(MATERIALS PROVIDED begins)
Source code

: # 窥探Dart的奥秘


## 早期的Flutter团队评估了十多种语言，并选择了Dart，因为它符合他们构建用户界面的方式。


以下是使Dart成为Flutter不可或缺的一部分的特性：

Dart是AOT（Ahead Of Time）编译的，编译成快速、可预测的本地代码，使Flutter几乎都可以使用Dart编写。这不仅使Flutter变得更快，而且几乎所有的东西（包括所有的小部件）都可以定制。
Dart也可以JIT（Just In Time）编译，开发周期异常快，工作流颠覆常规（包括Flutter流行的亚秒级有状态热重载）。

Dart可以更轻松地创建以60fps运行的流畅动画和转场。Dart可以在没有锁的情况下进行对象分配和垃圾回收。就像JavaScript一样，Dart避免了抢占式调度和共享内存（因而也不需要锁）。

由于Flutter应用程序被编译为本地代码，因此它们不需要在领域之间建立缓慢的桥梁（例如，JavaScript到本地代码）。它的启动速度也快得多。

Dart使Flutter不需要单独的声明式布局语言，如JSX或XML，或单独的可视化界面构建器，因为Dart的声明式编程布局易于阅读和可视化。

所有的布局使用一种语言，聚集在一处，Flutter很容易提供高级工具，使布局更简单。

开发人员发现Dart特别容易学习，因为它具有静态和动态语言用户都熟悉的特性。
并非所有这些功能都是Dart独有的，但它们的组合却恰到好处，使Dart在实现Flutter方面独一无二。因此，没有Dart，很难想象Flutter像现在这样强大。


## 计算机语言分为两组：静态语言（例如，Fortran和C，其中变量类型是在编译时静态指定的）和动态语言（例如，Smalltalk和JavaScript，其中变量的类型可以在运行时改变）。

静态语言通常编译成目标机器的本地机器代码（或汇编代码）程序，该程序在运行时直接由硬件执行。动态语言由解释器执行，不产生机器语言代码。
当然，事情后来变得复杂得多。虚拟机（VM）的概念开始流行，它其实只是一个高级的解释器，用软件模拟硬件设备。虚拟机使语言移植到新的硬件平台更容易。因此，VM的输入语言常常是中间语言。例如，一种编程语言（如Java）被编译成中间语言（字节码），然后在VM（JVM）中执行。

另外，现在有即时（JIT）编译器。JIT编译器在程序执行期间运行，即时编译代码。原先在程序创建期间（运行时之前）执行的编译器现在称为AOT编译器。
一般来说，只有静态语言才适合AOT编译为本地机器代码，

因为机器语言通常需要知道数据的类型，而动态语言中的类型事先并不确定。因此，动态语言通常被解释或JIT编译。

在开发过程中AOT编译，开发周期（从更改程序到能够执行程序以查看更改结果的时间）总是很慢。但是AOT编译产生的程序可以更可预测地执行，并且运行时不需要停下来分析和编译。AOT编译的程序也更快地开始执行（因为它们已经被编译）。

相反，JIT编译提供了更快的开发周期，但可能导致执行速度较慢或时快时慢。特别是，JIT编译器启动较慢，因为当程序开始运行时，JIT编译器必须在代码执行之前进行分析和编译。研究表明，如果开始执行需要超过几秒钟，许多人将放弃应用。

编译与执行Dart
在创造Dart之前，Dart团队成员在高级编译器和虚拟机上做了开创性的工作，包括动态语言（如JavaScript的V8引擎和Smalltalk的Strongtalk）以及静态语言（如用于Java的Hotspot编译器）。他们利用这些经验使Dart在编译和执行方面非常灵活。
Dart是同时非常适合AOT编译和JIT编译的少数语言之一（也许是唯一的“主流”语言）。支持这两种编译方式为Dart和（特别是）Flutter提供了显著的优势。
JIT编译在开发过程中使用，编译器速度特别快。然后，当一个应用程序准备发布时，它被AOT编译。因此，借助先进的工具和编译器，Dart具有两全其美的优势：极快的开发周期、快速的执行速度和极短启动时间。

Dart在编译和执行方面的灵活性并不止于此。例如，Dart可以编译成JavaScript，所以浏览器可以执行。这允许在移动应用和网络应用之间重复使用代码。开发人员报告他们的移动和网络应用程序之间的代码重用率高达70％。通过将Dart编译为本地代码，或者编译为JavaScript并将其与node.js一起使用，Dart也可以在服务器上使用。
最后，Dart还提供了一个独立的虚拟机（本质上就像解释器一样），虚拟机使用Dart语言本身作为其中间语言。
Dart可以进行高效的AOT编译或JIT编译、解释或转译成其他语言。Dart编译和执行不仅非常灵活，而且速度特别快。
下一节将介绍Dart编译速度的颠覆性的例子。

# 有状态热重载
(MATERIALS PROVIDED ends)
*WORK ORDER:*
Write down again, exactly as given, only the lines above that fall from the line with "以下是使Dart成为Flutter不可或缺的一部分的特性：" to the line with "Dart是同时非常适合AOT", inclusive.

*COMPLETED TASK:*
以下是使Dart成为Flutter不可或缺的一部分的特性：

Dart是AOT（Ahead Of Time）编译的，编译成快速、可预测的本地代码，使Flutter几乎都可以使用Dart编写。这不仅使Flutter变得更快，而且几乎所有的东西（包括所有的小部件）都可以定制。
Dart也可以JIT（Just In Time）编译，开发周期异常快，工作流颠覆常规（包括Flutter流行的亚秒级有状态热重载）。

Dart可以更轻松地创建以60fps运行的流畅动画和转场。Dart可以在没有锁的情况下进行对象分配和垃圾回收。就像JavaScript一样，Dart避免了抢占式调度和共享内存（因而也不需要锁）。

由于Flutter应用程序被编译为本地代码，因此它们不需要在领域之间建立缓慢的桥梁（例如，JavaScript到本地代码）。它的启动速度也快得多。

Dart使Flutter不需要单独的声明式布局语言，如JSX或XML，或单独的可视化界面构建器，因为Dart的声明式编程布局易于阅读和可视化。

所有的布局使用一种语言，聚集在一处，Flutter很容易提供高级工具，使布局更简单。

开发人员发现Dart特别容易学习，因为它具有静态和动态语言用户都熟悉的特性。
并非所有这些功能都是Dart独有的，但它们的组合却恰到好处，使Dart在实现Flutter方面独一无二。因此，没有Dart，很难想象Flutter像现在这样强大。


## 计算机语言分为两组：静态语言（例如，Fortran和C，其中变量类型是在编译时静态指定的）和动态语言（例如，Smalltalk和JavaScript，其中变量的类型可以在运行时改变）。

静态语言通常编译成目标机器的本地机器代码（或汇编代码）程序，该程序在运行时直接由硬件执行。动态语言由解释器执行，不产生机器语言代码。
当然，事情后来变得复杂得多。虚拟机（VM）的概念开始流行，它其实只是一个高级的解释器，用软件模拟硬件设备。虚拟机使语言移植到新的硬件平台更容易。因此，VM的输入语言常常是中间语言。例如，一种编程语言（如Java）被编译成中间语言（字节码），然后在VM（JVM）中执行。

另外，现在有即时（JIT）编译器。JIT编译器在程序执行期间运行，即时编译代码。原先在程序创建期间（运行时之前）执行的编译器现在称为AOT编译器。
一般来说，只有静态语言才适合AOT编译为本地机器代码，

因为机器语言通常需要知道数据的类型，而动态语言中的类型事先并不确定。因此，动态语言通常被解释或JIT编译。

在开发过程中AOT编译，开发周期（从更改程序到能够执行程序以查看更改结果的时间）总是很慢。但是AOT编译产生的程序可以更可预测地执行，并且运行时不需要停下来分析和编译。AOT编译的程序也更快地开始执行（因为它们已经被编译）。

相反，JIT编译提供了更快的开发周期，但可能导致执行速度较慢或时快时慢。特别是，JIT编译器启动较慢，因为当程序开始运行时，JIT编译器必须在代码执行之前进行分析和编译。研究表明，如果开始执行需要超过几秒钟，许多人将放弃应用。

编译与执行Dart
在创造Dart之前，Dart团队成员在高级编译器和虚拟机上做了开创性的工作，包括动态语言（如JavaScript的V8引擎和Smalltalk的Strongtalk）以及静态语言（如用于Java的Hotspot编译器）。他们利用这些经验使Dart在编译和执行方面非常灵活。
Dart是同时非常适合AOT编译和JIT编译的少数语言之一（也许是唯一的“主流”语言）。支持这两种编译方式为Dart和（特别是）Flutter提供了显著的优势。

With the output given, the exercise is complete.